-- Listed records --
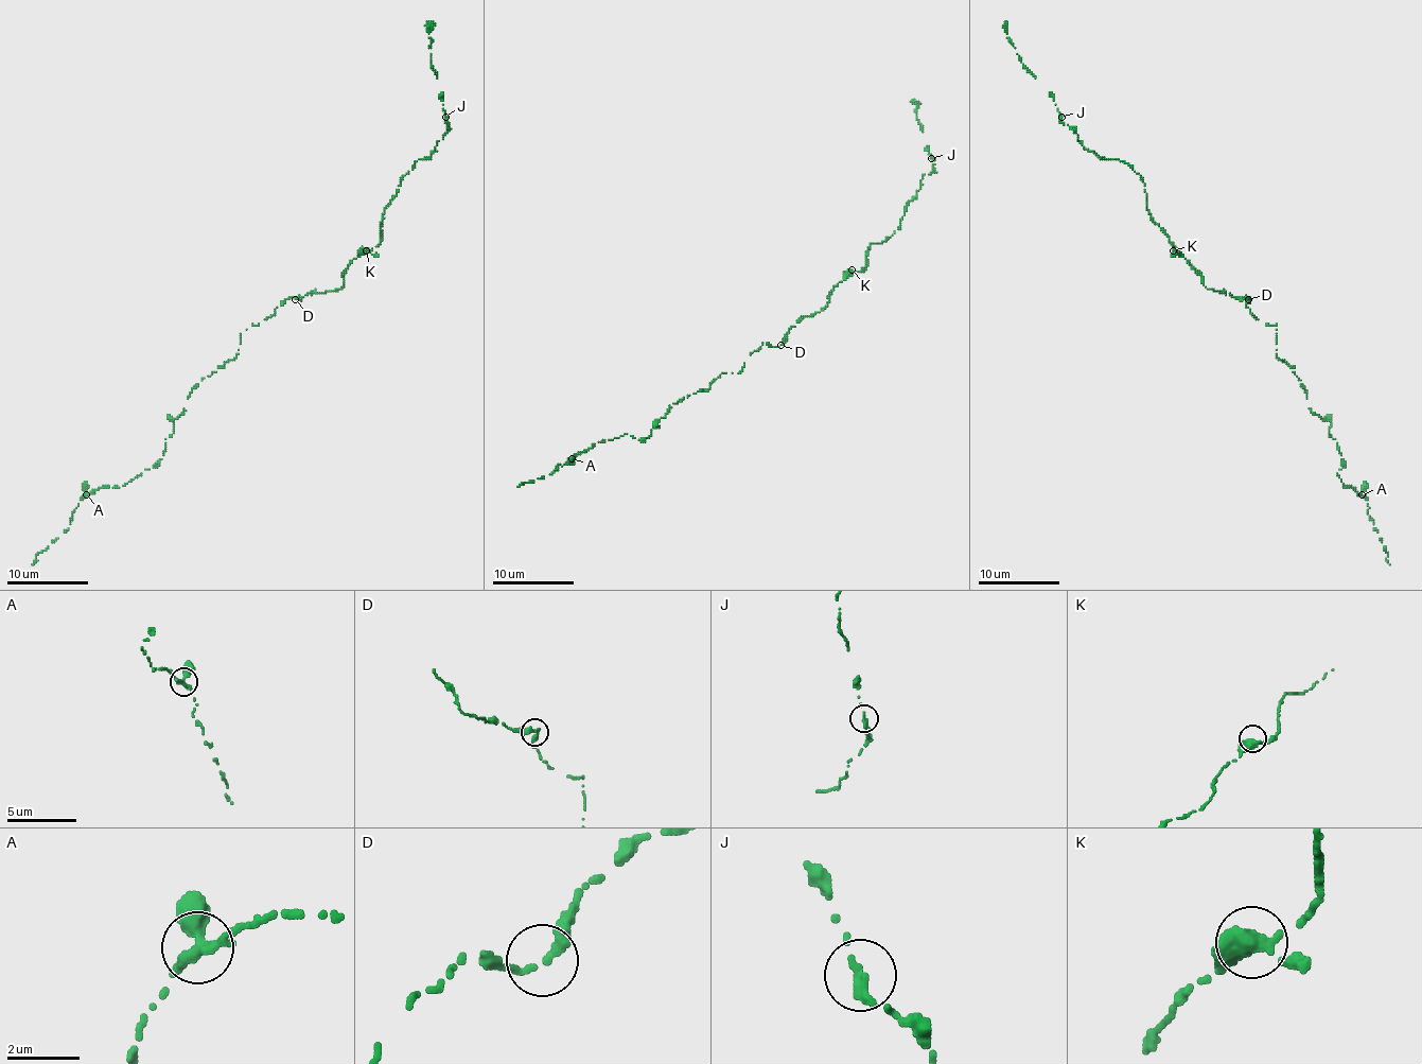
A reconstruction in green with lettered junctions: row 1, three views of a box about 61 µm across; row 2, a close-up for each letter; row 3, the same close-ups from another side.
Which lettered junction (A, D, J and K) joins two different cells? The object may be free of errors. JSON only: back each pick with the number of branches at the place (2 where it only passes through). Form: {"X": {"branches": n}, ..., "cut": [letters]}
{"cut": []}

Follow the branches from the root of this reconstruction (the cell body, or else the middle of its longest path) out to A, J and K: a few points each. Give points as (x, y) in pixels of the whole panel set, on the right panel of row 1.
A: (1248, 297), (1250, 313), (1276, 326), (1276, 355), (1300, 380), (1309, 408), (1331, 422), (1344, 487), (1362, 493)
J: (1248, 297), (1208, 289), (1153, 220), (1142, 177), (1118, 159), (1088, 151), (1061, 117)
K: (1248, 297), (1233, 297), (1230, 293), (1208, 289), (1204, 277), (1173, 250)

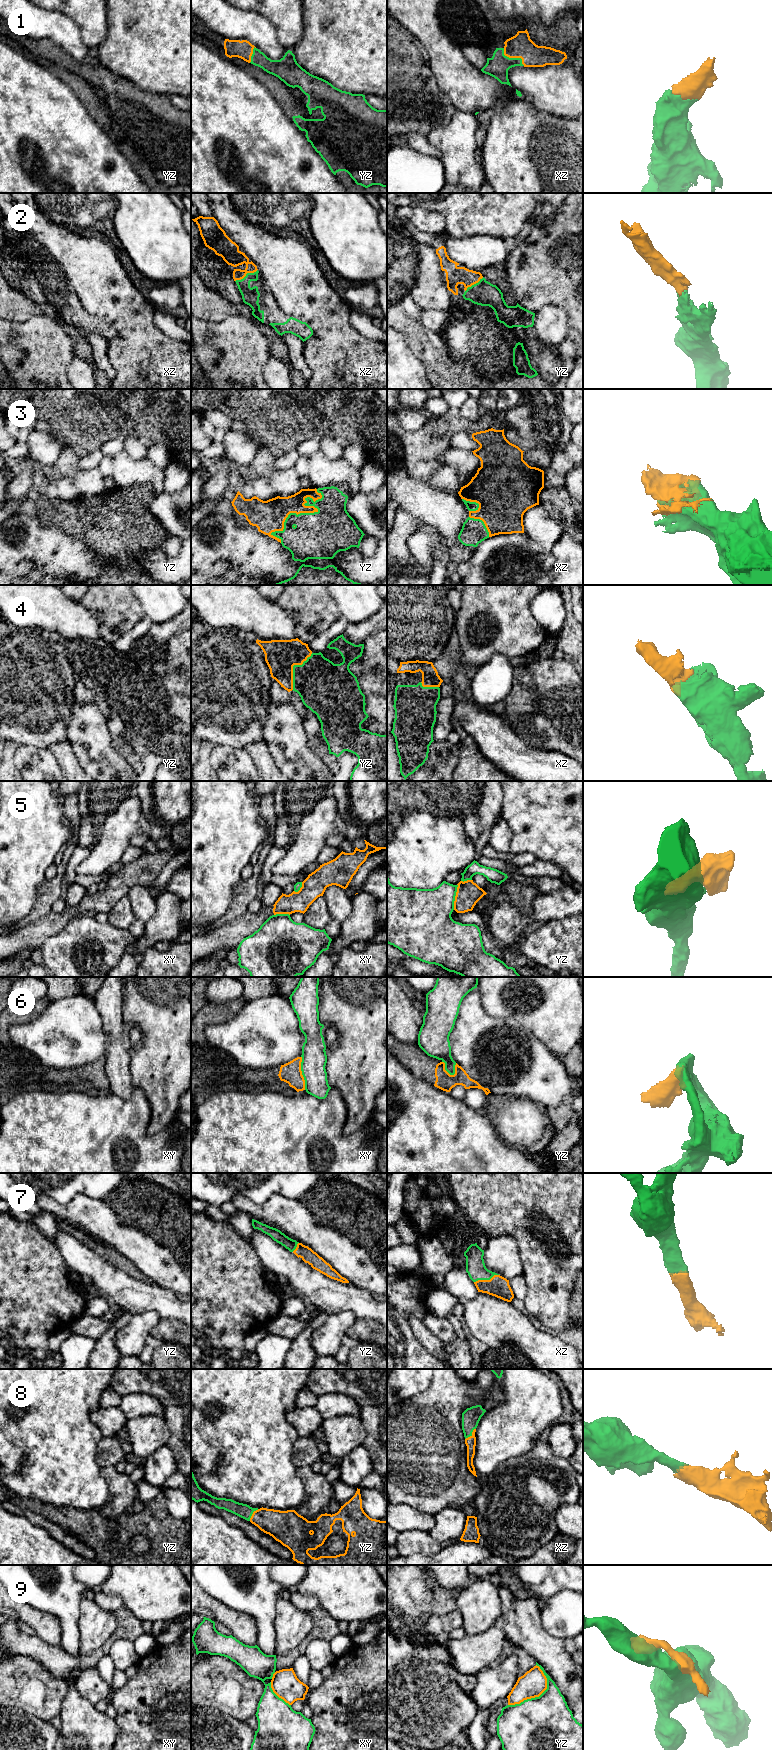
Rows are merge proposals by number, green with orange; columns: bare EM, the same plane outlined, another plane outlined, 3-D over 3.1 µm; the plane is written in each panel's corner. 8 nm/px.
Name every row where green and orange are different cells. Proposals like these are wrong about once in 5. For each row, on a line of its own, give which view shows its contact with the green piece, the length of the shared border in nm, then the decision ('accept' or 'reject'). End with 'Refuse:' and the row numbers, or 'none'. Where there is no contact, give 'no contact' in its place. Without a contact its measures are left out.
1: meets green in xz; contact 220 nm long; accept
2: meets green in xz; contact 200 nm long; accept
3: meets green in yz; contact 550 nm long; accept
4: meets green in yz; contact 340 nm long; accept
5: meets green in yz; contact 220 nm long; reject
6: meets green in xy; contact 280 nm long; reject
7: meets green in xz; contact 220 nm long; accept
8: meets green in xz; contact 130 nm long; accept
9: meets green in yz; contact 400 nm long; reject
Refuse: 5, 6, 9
--
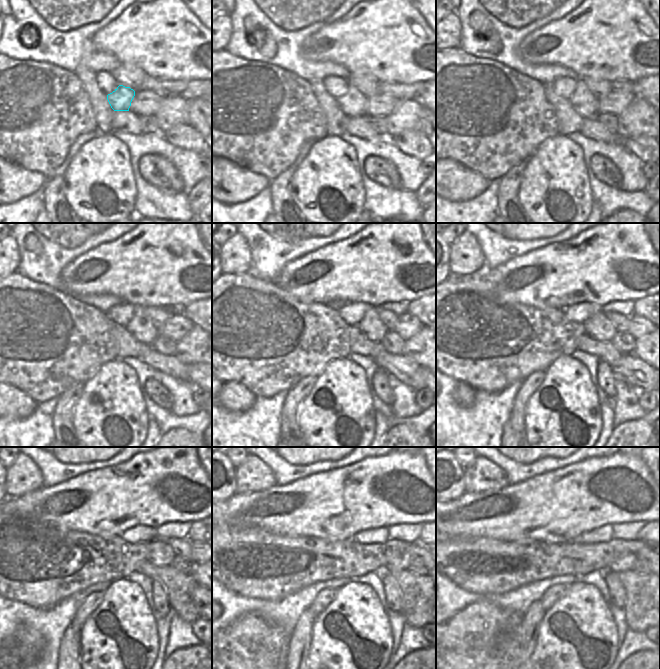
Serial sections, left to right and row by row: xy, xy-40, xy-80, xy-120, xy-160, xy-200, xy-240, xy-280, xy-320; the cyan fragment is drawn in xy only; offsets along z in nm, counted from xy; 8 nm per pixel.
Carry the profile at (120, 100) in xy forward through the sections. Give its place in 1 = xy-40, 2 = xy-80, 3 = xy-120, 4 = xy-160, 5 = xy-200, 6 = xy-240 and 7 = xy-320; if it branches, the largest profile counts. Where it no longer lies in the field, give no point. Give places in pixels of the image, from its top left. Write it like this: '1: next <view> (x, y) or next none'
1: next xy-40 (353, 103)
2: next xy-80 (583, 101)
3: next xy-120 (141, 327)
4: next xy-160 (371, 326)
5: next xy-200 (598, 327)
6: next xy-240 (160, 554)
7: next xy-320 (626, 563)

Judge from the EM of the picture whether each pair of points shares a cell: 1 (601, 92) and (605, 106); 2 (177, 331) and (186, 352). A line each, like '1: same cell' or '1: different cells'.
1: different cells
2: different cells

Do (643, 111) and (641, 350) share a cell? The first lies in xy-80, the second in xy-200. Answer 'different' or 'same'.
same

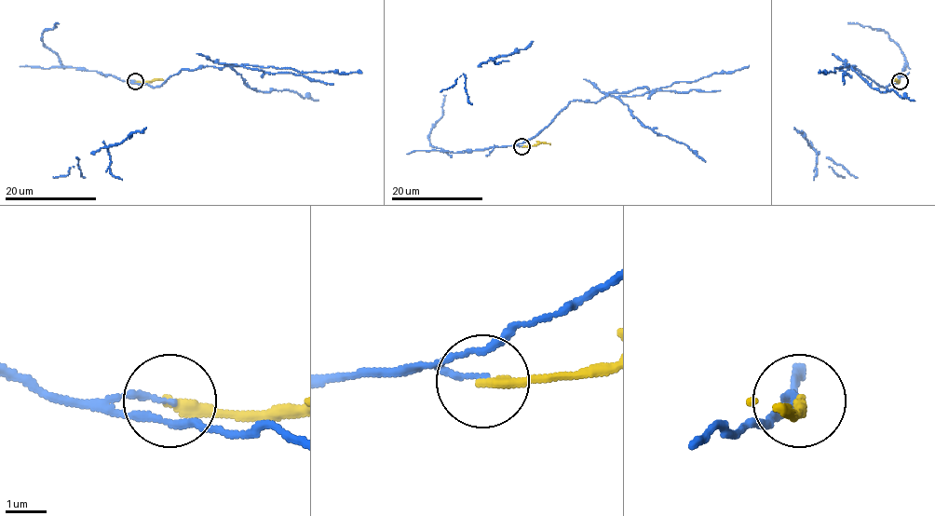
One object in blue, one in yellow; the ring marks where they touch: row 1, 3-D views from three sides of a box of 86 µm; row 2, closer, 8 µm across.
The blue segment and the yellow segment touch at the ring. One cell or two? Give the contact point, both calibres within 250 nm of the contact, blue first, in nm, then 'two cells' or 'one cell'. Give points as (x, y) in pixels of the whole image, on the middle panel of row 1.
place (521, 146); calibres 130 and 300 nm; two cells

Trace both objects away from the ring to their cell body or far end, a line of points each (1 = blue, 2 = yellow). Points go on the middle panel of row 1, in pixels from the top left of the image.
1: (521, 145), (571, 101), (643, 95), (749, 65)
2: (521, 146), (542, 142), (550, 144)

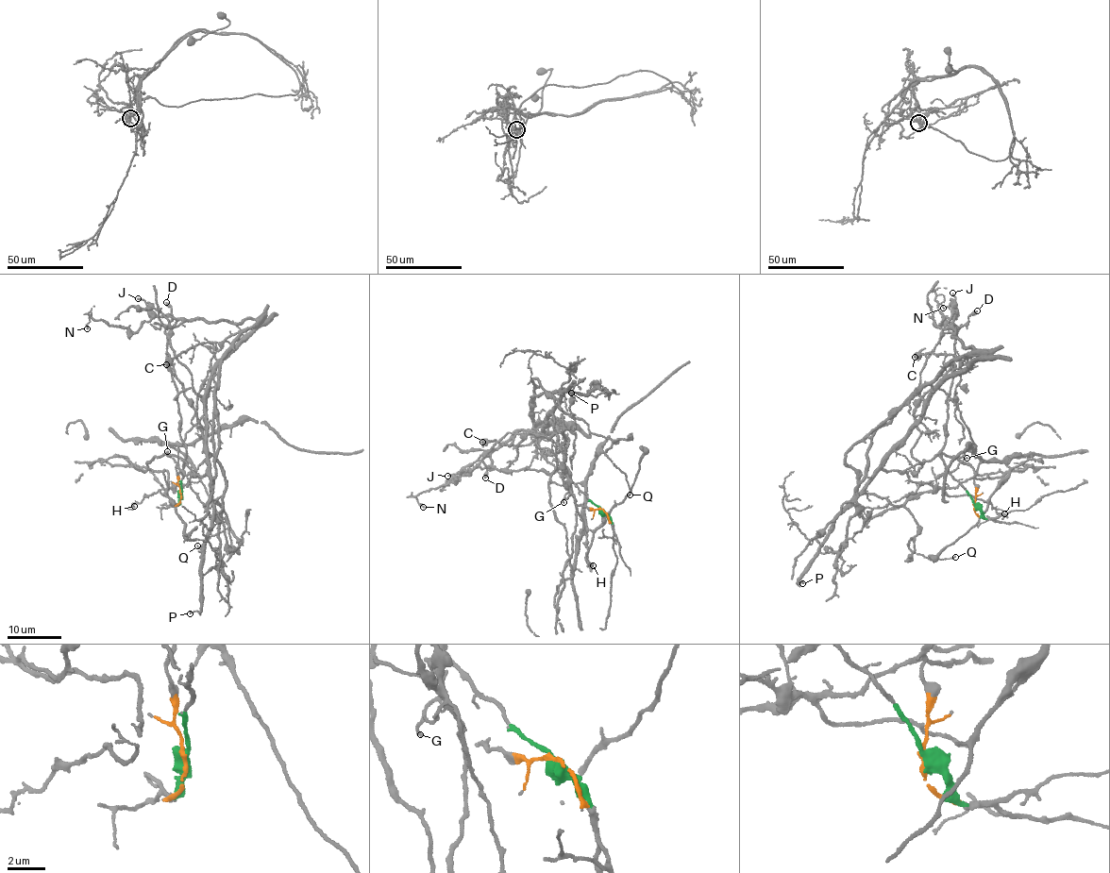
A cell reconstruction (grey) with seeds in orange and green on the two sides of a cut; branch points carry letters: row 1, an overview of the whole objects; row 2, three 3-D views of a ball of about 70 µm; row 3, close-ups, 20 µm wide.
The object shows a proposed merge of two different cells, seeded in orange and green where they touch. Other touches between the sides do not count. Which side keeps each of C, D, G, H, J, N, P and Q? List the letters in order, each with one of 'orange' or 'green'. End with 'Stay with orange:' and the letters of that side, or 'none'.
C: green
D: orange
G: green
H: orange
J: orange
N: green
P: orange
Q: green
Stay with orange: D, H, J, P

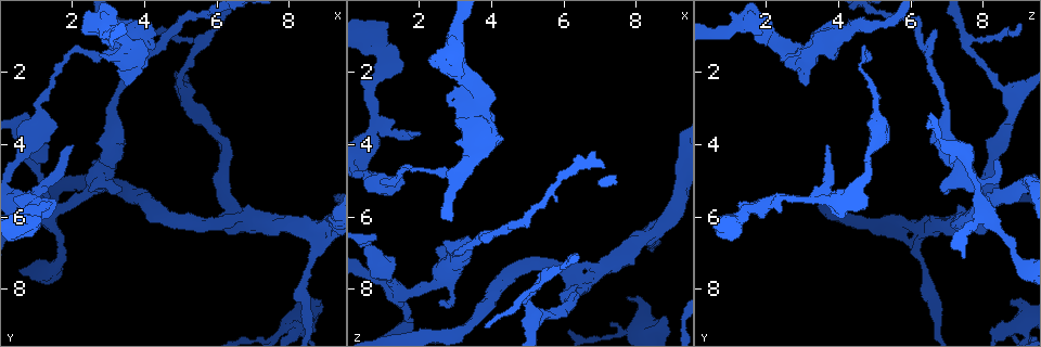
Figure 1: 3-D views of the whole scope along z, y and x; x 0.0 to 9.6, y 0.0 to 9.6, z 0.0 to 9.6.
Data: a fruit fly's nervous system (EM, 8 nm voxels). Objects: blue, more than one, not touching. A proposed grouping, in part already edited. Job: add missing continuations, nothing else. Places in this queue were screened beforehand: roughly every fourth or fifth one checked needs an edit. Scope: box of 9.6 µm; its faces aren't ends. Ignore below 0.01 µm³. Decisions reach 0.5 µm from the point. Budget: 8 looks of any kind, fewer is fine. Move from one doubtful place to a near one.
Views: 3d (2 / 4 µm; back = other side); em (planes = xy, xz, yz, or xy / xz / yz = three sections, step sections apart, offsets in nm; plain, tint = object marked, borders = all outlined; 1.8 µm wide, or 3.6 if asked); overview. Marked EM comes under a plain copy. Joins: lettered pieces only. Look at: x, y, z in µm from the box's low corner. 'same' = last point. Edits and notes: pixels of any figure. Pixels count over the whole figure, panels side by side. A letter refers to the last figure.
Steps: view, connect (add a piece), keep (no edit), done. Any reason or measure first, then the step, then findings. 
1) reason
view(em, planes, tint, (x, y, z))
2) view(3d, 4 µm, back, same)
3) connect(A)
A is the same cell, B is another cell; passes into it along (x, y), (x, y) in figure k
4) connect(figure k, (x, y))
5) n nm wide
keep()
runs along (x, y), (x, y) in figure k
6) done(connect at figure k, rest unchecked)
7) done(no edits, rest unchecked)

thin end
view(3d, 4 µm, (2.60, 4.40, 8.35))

-- What to produce --
For the word "reason", find every line in the data that holds it and copy that line.

-- Problem solution --
Steps: view, connect (add a piece), keep (no edit), done. Any reason or measure first, then the step, then findings. 
1) reason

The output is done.